As project manager, Todd decided the most crucial aspect of the PumpCo RFQ was addressing cultural challenges among the trainees. PumpCo specified that the majority of its managers-in-training were men for whom English was a second language. Todd distilled this down to mean: "They're, uh, foreign guys who, you know, don't know about North American hygiene habits."

"Are you saying we are going to create training modules about washing themselves?" said a pale, reptilian designer named Nick.

"Uh, yes," Todd said. "I think that's, you know, exactly what we're being asked to do. Perhaps as a test, uh, to see how we, you know, deal with sensitive— sensitive— sensitive topics."

"Bathing," Berm said, incredulous.

"Yes," Todd said. "Bathing."

"I'm just a programmer," said Gaz the programmer. "I'm not gonna tell anybody how to wash."

"Well, we're all, uh, going to help Ernie tackle this."

"Thanks," Ernie said, "but I can handle it."

"That's— that's— that's where you're wrong," Todd said, his head tremoring in an involuntary nod. "This is a delicate, uh, cultural issue, and I think it requires team input." He looked around the conference table. "So, uh, email your ideas to Ernie, and 'Cc' me. We'll meet in two hours to discuss progress."



Email soon rolled in.

Berm wrote: "Scrub your balls. That's the essence of clean. Scrub your crotch until its raw. Then rinse and scrub some more."

Thanks, Berm, for that enlightening piece of shit, Ernie thought, hitting the DELETE button.

Gaz wrote: "Soap and water. What's so hard about that?"

Verbose as ever, Ernie thought, clicking DELETE.

Nick wrote: "First, take your turban off..."

Christ almighty, Ernie thought, and scrapped the message without reading further.

Todd emailed a five hundred word treatise on showering, detailing down to which toenail to begin digging under with a small paring knife.

"Thanks for the help, guys," Ernie said to his computer monitor.

He was about to check his personal email account, when another message appeared in his TriNova Inbox. From "sender unknown." There was no attachment, so Ernie opened it and found a page from an old Usenet bulletin board. The date read "Tue, 19 Jul 1993 20:46:29 —0500 (CDT)," and contained a lengthy news article. As he read, Ernie saw that it was actually several articles pasted together, about a tech genius named Dodd La Treck.

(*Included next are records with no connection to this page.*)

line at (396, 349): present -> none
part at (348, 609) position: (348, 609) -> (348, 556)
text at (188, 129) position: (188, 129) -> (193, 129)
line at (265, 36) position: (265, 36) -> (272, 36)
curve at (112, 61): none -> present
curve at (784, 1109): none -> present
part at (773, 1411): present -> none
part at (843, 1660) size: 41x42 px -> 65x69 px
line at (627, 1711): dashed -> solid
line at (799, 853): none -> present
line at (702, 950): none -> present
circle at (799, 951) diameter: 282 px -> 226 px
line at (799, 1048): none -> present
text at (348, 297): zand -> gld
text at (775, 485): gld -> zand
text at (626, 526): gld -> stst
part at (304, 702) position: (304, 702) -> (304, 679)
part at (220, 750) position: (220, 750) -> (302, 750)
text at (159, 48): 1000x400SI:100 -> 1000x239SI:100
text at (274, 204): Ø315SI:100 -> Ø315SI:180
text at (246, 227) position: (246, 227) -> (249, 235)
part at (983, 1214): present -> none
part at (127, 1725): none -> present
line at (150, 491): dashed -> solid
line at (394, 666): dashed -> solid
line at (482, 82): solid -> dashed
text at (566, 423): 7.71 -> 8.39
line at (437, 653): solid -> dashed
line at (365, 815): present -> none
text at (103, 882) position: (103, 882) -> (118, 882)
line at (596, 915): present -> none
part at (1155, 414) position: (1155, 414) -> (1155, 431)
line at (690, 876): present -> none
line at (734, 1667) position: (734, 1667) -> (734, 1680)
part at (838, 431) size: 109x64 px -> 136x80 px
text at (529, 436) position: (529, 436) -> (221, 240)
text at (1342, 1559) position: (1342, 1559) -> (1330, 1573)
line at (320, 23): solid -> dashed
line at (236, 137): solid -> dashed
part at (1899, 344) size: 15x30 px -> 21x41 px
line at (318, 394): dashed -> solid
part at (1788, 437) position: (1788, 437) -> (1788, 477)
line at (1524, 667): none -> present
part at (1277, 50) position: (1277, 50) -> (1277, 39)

This is from Berm, he thought.

The article chronicled the life and budding tech career of Dodd La Treck. Said he had had an email account since 1984, and was scouted by university computer science departments across the continent since his first year of high school. Further down, however, Ernie read about Dodd's increasingly eccentric behavior, culminating with his indefinite committal to a mental institution. Another article, which made no pretense about being primarily hearsay, said that when Dodd was seventeen years old, he one day refused to come out of his bedroom. When his mother tried opening the door, Dodd shrieked, "Don't come in! I'm hideous!" When his father finally forced the door open, Dodd was found naked and poised on one foot upon his desk, arms raised above his shoulders, extended before him. "I'm a preying mantis," he proclaimed.

The triplet, he thought.

Ernie's nerves seemed to atomize when a sinus-tortured voice came from behind him: "We're meeting in the, uh, conference room, like right now."